Requirements: - Byte count, rune count, grapheme cluster count - Word count (Unicode-aware word boundaries) - Line count - Average word length in runes - Character frequency map (top 10 most common) - Detect non-ASCII content
Task 8 — Unicode-Safe String Processing Pipeline¶
Goal: Design a text processing pipeline: 1. Validate UTF-8 2. Normalize to NFC 3. Strip control characters (keep visible Unicode) 4. Truncate to max rune count 5. Trim Unicode whitespace
Questions¶
- What is the output of
string(rune(0))and can Go strings contain null bytes? - Why does
for i := 0; i < len(s); i++give bytes, butfor i, r := range sgives runes? - How many bytes does the emoji 👨👩👧👦 take? How many runes?
- What is
utf8.RuneErrorand when would you encounter it? - What is the difference between Unicode normalization forms NFC and NFD?
Mini Projects¶
Project 1 — Multi-Language Word Counter¶
Build a word counter that correctly handles word boundaries in English, Chinese, Japanese (no spaces between words), and Arabic (right-to-left).
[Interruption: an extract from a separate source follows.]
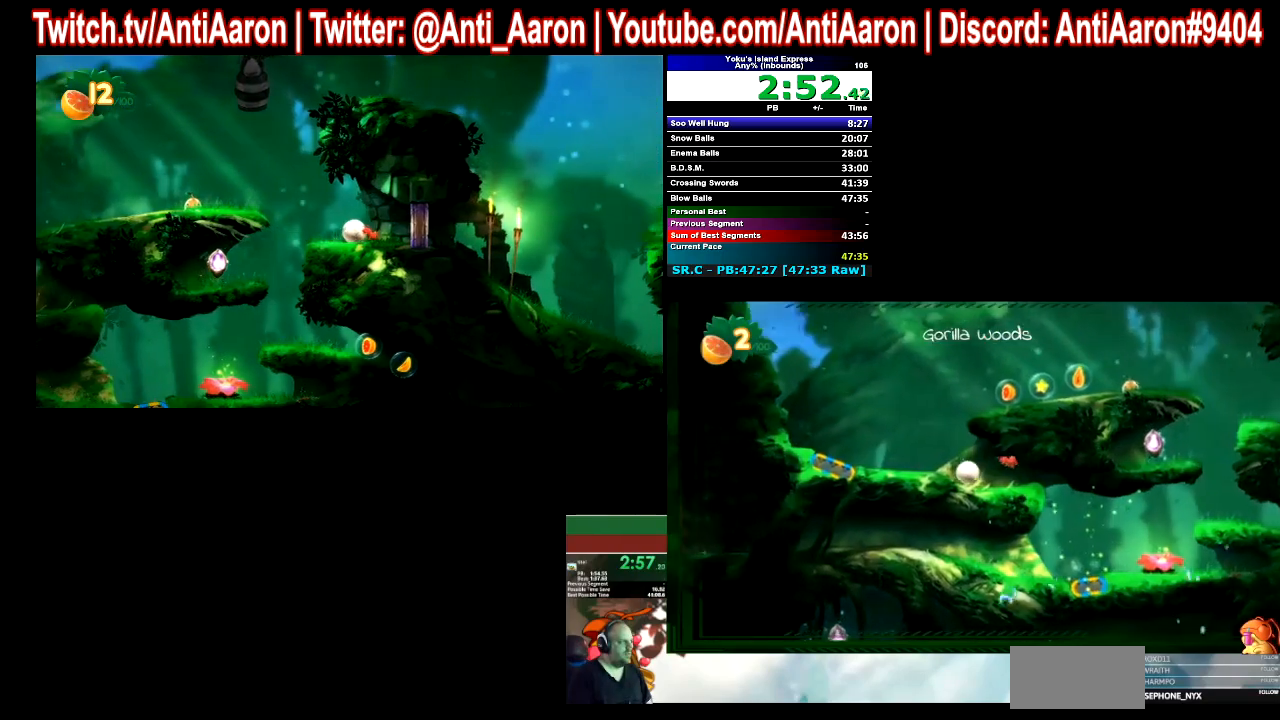
{"buttons": ["DPAD_LEFT"], "right_stick": "center", "button_events": []}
Use golang.org/x/text for Unicode word segmentation.
Project 2 — Rune-Safe CSV Writer¶
Build a CSV writer that: - Quotes fields containing commas, quotes, or newlines - Correctly handles multi-byte characters - Truncates fields to a configurable max rune count - Validates that all fields are valid UTF-8
Challenge — Grapheme-Aware String Operations¶
Implement these operations using grapheme cluster boundaries (not just rune boundaries):
// Requires golang.org/x/text/unicode/grapheme
func GraphemeCount(s string) int // count visual characters
func GraphemeTruncate(s string, n int) string // truncate to n visual chars
func GraphemeReverse(s string) string // reverse by visual char
func GraphemeAt(s string, n int) string // nth visual character
Test with: emoji families (👨👩👧👦), combined characters (é), flag emoji (🇺🇸 = two regional indicators).